We're hiring a senior software engineer to help build the largest case law dataset. Our data coverage includes US laws and court decisions and powers our lawyer-facing AI platform and B2B data services.
Responsibilities include:
Building pipelines that augment documents with metadata, e.g., which decisions overrule another decision, which decisions are an appeal/remand/consolidation of another decision, etc. Our competitors still label these by humans making $300+/hr.
Building systems to ensure the reliability and accuracy of hundreds of web scrapers.
Optimizing and evaluating our core utils, which do things like extracting and resolving citations, determining which courts are able to overrule which other courts, etc.
Exposing core services on our data via APIs, MCPs, websockets.
Benchmarking and evaluation of core tasks (human and synthetic).
We believe in skipping what can be skipped and appreciate simple solutions to complex problems.
Good candidates for this role should be (1) technical generalists, definitely across the backend (bonus for fullstack), and (2) comfortable working with data pipelines, including basic to intermediate infra/devops.
Interest/experience with stats/ML/AI is a bonus, but not critical. You should be cautiously AI-pilled.
Tech stack isn't critical, Python and SQL are core. Definitely be able to stand up your own projects on your preferred infra end-to-end.
Role is in-person at our office in SoHo, NYC. Competitive cash/benefits/salary.
Skills: Python, PostgreSQL, ElasticSearch, Playwright, GCP, Pinecone, Prefect, NeonDB.

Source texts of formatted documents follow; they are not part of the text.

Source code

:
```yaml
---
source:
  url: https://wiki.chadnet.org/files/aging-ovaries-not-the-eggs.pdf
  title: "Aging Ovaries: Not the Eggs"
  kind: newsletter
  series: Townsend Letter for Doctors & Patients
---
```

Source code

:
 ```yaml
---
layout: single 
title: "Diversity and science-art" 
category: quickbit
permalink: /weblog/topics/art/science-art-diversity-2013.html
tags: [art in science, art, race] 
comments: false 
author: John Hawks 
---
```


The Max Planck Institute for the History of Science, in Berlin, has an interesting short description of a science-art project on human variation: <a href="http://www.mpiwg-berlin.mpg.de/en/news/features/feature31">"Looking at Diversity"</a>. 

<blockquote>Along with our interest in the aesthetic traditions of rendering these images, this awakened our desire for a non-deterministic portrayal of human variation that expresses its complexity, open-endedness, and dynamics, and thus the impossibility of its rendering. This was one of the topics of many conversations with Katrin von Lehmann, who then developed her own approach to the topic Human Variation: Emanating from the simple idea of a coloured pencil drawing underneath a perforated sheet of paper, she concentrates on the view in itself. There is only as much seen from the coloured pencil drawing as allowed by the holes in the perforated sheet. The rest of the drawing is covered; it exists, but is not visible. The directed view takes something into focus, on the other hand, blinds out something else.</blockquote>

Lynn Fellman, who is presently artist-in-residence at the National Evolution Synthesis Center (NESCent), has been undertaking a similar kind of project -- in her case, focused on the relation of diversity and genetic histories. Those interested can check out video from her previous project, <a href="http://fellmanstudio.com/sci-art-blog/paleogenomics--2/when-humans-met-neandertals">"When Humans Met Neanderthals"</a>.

Visa sponsorship available; relocation not available.
Skills Required
- Strong Python experience
- Proficiency with SQL and PostgreSQL
- Experience building and maintaining data pipelines
- Experience with web scraping and scraper reliability (e.g., Playwright)
- Familiarity with ElasticSearch
- Experience deploying services and basic to intermediate infra/devops (GCP or equivalent)
- Ability to build and expose services via APIs and websockets
- Experience with Prefect or orchestration tooling
- Familiarity with vector DBs or embeddings infrastructure (Pinecone)
- Familiarity with NeonDB or similar modern DB offerings
- Backend technical generalist comfortable owning projects end-to-end
- Interest/experience with statistics, ML, or AI
- Fullstack experience
- Able to work in-person in SoHo, NYC
What We Do
Midpage is an AI-powered legal research and drafting platform designed for litigators and law students. It streamlines the process of searching, reading, and analyzing US case law, statutes, and regulations using generative AI tools. By automating the transformation of research into briefs and memos and offering tools like grid-based search, Midpage helps legal professionals manage information overload and increase drafting efficiency.